Transcription of Finance News Network Interview with Volpara Health Technologies Limited (ASX:VHT) Non-Executive Director, Sir Michael Brady.


Carolyn Herbert: Hello I’m Carolyn Herbert from the Finance News Network and joining me from Volpara Health Technologies Limited (ASX:VHT) is Non-Executive Director, Professor Sir Michael Brady. Sir Michael, welcome to FNN.

Sir Michael Brady: Thanks for having me here.

Carolyn Herbert: You’re an expert in imaging analytics. How do the two compliment each other and can you tell us about the latest software, when it comes to breast imaging?

Sir Michael Brady: Images play an extremely important roll in human perception of the world and in particular, for commissions. But they always rely upon the judgment, the experience of the clinician in this particular space. For analytics, we need numbers. We need numbers that represent change. Over time, we need numbers that tell us whether or not how much density there is in a woman’s breast. And what the risk is of that woman developing breast cancer over time.

Now you might say that clinicians, because of their experience, could actually figure out getting the numbers, get the numerical information. The broader evidence is that actually, although they have exquisite skill, they’re extremely poor at deriving numerical information. So we provide decision support to clinicians in the form of numbers computed from images.

Carolyn Herbert: So more specifically, what has this done for medicine?

Sir Michael Brady: So initially, initial attempts to do image analysis in medicine, started out by trying to image anatomy.
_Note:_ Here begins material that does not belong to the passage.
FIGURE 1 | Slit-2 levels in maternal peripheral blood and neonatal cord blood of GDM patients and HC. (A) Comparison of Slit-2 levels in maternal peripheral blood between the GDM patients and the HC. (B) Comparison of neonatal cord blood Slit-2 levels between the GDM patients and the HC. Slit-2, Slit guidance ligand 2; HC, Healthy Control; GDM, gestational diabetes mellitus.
And then we moved on to imaging physiology and in particular aberrant physiology, which corresponds to illness. And then even more recently, we’ve begun to image function, for example the operation of the human brain. And we’ve begun to do molecular imaging that links together images to cellular processes.

So this has been a huge transformation that’s happened over the past 30-odd years. And we’re able for example to detect features of interest, to identify organs of interest within an image, to detect change over time, to build atlases of normal and abnormal change in organs. So the whole of medicine has been transformed by having information code from images.
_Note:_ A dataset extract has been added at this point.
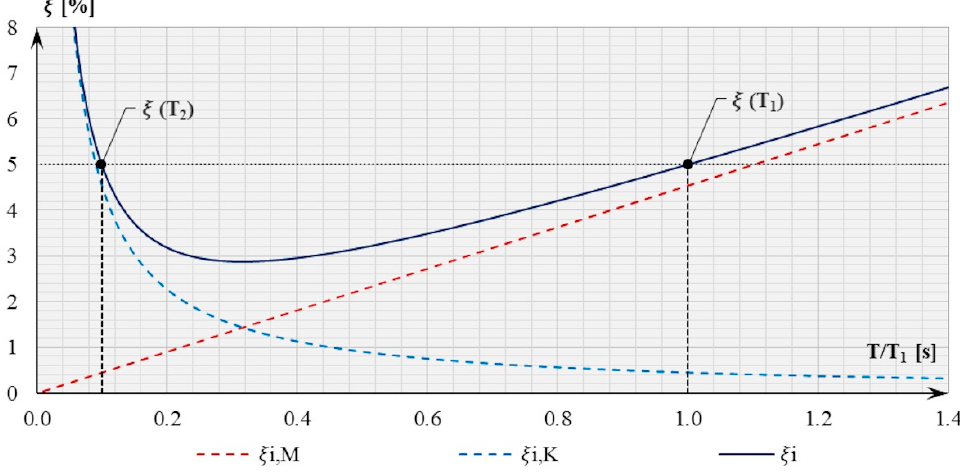
Figure 4. Rayleigh viscous (mass–tangent stiffness) proportional damping.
Carolyn Herbert: So closer to home, how is Volpara harnessing the power of computing and image analysis?

Sir Michael Brady: One of the first things that Ralph Highnam, who’s the CEO of the company and I did in Oxford way back around 25 years ago, was we showed for the very first time that you could take mammograms, and you could compute very precise numerical information. In particular, we could figure out at every single point in the image, how much fat and how much non-fat tissue or dense tissue, to give it the modern parlance. That turns out to be very closely related to a risk of a woman developing breast cancer, over a five-year period.

It also enables you to stratify those women for whom mammography is absolutely the appropriate imaging method, to determine whether or not they’ve got cancer. Or whether they should have adjunctive imaging, such as ultrasound or MRI. And we’ve moved on beyond that now towards developing the Enterprise System, in which we are supporting the whole of a breast-imaging centre. Both the radiographers, the physicists, the referring physicians, the radiologists and indeed the people who are trying to manage a system that might have hundreds of thousands of women go through, per annum.
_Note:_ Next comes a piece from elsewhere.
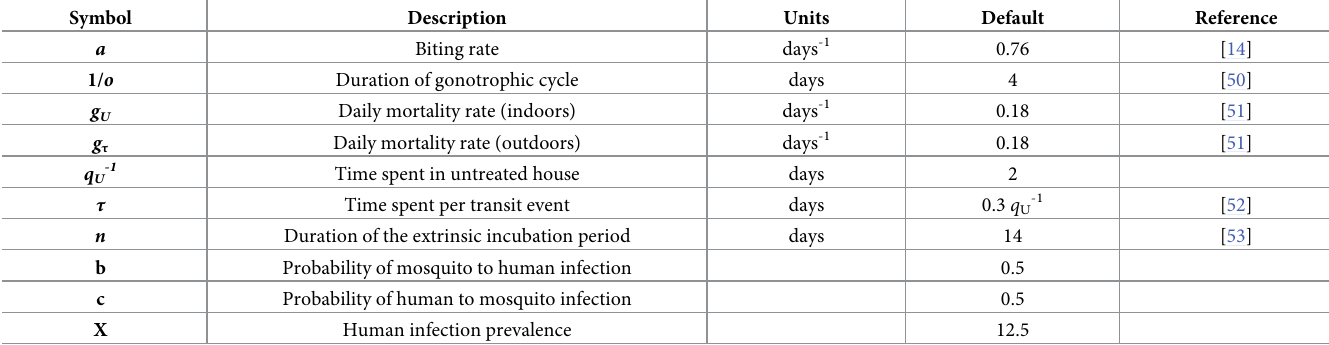
Table 1. Baseline parameters for force of infection framework.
Carolyn Herbert: With all data being collected, does the system learn from itself?

Sir Michael Brady: So fundamentally machine learning has had a huge renaissance over the last five years. About fives years ago, if you wanted to try to build algorithms that improved their performance over time, you have to be something of a mathematical hero. But now there are freeware, software systems around and the key now is having large well-curated databases. So for example, our VolparaEnterprise System will probably generate images from around half a million women, just this year alone. And it’s possible to think over the next two/three years that we’ll be getting four/five million more women per annum, which is about five times bigger than the biggest clinical trial ever done on breast cancer.

Carolyn Herbert: Finally Sir Michael. Where do you see medical imaging and analytics evolving over the next decade?

Sir Michael Brady: I think there’s going to be three major trends that we see over the next 10 years or so. The first one is going to be with Cloud delivery of services, which is in fact feeding into machine learning. We will discover information that is latent in the whole complexity of the huge data sources. The second thing is we’ll begin to connect image analysis systems to genetic information. This is a subject, which now goes under the title of Radiomics. But we’re already beginning to discover new things that link together, the feed of typical information from images with the genetic information that’s provided in standard arrays.

And the third thing that we’re doing is we’re beginning to link information, in particular quantitative information, with therapy as illnesses progress over time and respond to therapies. So you can do dose boosting, or you can determine to switch therapies and so forth. That rejoices under the name of Theranostics. So I think the Cloud, Radiomics and Theranostics are going to be the dominant forces, over the next 10 years.

Carolyn Herbert: Sir Michael, thank you for your insights.

Sir Michael Brady: It’s been a pleasure to be here.